How to Negotiate a Raise in 2026 When Budgets Are Flat
Yes, You Can Negotiate in a Flat Market
"We don't have budget for raises this year." If you've heard this in 2026, you're not alone. But retention can still matter to companies, especially when your work is hard to replace.
Replacing an employee can be expensive, slow, and disruptive. That gives you a business case when your performance is strong and your market value has moved.
The 5-Step Negotiation Framework
1. Build your case with data. Use our Salary Estimator to establish your market value. Print the range and bring it to your meeting.
2. Document your impact.

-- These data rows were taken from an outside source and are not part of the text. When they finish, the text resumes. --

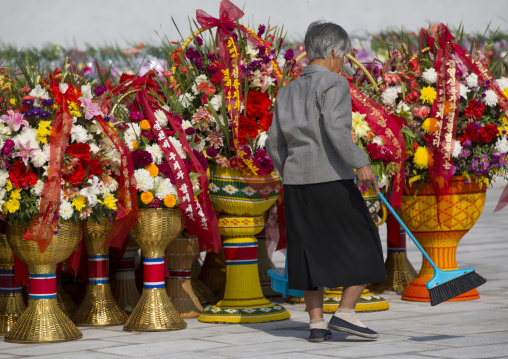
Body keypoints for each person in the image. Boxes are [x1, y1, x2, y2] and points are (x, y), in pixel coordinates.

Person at [266, 20, 387, 342]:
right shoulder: (334, 83)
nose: (344, 60)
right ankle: (346, 313)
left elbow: (272, 144)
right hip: (330, 177)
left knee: (308, 251)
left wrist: (291, 169)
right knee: (366, 242)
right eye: (344, 54)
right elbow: (336, 130)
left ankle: (316, 324)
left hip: (296, 183)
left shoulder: (287, 89)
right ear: (334, 51)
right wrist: (361, 163)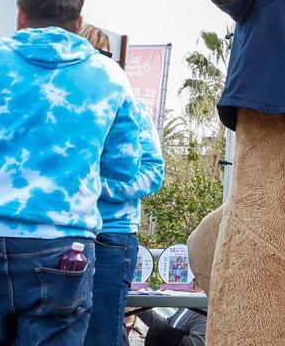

List every measurable achievement from the past 12 months. Revenue generated, costs saved, projects shipped, clients won. Numbers are non-negotiable (literally).
3. Time it right. Strong moments include right after a measurable win, during performance reviews, or when you have a credible competing offer. Use extra care during layoffs or budget freezes.
4. Negotiate total comp, not just base. If base salary is truly frozen, consider asking about a signing bonus, extra equity/RSUs, remote work flexibility, professional development budget, extra PTO, or a scheduled compensation review.
5. Practice the conversation. Use our Negotiation Coach to get AI-generated scripts, objection handlers, and talking points customized for your situation.
The Script That Works
"I've really enjoyed my work here and I'm committed to [company]'s success. Based on my contributions this year — specifically [top 2–3 achievements] — and current market data showing my role pays $X–$Y, I'd like to discuss adjusting my compensation to $Z. I'm open to discussing how we can make this work within the current budget."
Simple, direct, data-backed. No threats, no ultimatums. Just a professional conversation about fair compensation.